It’s really important that you understand that perspectives are not found in Domains. This isn’t something you can change back and forth (vice versa)–unless you’re looking subjectively.

Different perspectives see the same inequity differently.

For instance, when looking at a problem of self-identity (which is already one step removed from the actual inequity), I might see the problem as something about my past that I cannot change or don’t know everything about. You would see the problem as a memory that tells you all you need to know (“The artist leaves a part of herself in every work…”).

Because You see things differently than I do, yet share some things in common with me (we both don’t see this inequity as static) I’m inspired to reconsider my point-of-view.

If I see the problem as something about my past that I cannot change or don’t know everything about and You see the problem as something your past that you cannot change or don’t know everything about where is the motivation to grow?

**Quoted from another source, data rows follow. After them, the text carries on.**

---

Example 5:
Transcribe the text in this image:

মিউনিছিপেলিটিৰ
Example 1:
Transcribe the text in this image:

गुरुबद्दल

If this doesn’t help explain why different perspectives (in relation to I) see inequities differently, hopefully it explains why you wouldn’t want them to anyways.

If I were writing a story about and “I” and a “you” who both saw the problem as something in “my” past and in “your” past that neither of us could change and don’t know everything about, the motivation to grow would come from the different reactions to those static states.

I have no trouble seeing benefits to uniquely assigning each domain to a throughline, but I confess I’m not seeing why it’s impossible in any sense for it to be otherwise.

Then it wouldn’t be about a past that neither of us could change, it would be about different reactions. But this would be inaccurate as you’re referring to reactions – subjective again – instead of looking at the inequity itself.

We’re getting into that rabbit hole where words start having meanings that aren’t accessible to both parties – a conceptual space where there’s no operating definition that doesn’t circularly rely on the terms themselves. If you define “inequity” as meaning “something that can’t be seen, described, or understood except by having four Dramatica domains applied to four Dramatica throughlines”, then we’re at a place that both makes it impossible to define the constituent parts of Dramatica without unconditionally accepting an unproven premise. We’re also at a point where I’d have to say that I can confidently write an engaging, meaningful, and satisfying story that doesn’t have what Dramatica would consider an inequity – which seems contrary to the very purpose of the theory.

[Edit] On reflection, this probably reads as a little more strident than is productive. I’m just trying to get across that when a nomenclature is critical to a discussion, it has to be accessible to both parties through the presence of some separate source (like a dictionary). But here we keep getting terms that flow neither from a conventional dictionary nor the Dramatica dictionary, which makes it difficult if not impossible to reach agreement.

This may be your experience, but it’s not everyone’s experience. “Rabbit hole” seems to be a fallback point when I fail to accurately describe the way a perspective works when looking at an inequity and I’ll try my best to explain it a different way. I think it’s important lest anyone else reach this same level of confusion.

The weird part is that you say something like “when a nomenclature is critical to a discussion, it has to be accessible to both parties through the presence of some separate source”, yet many understand this idea of how perspective and inequity works…but I will sleep on it and see if I can’t find a better way to explain it in the morn!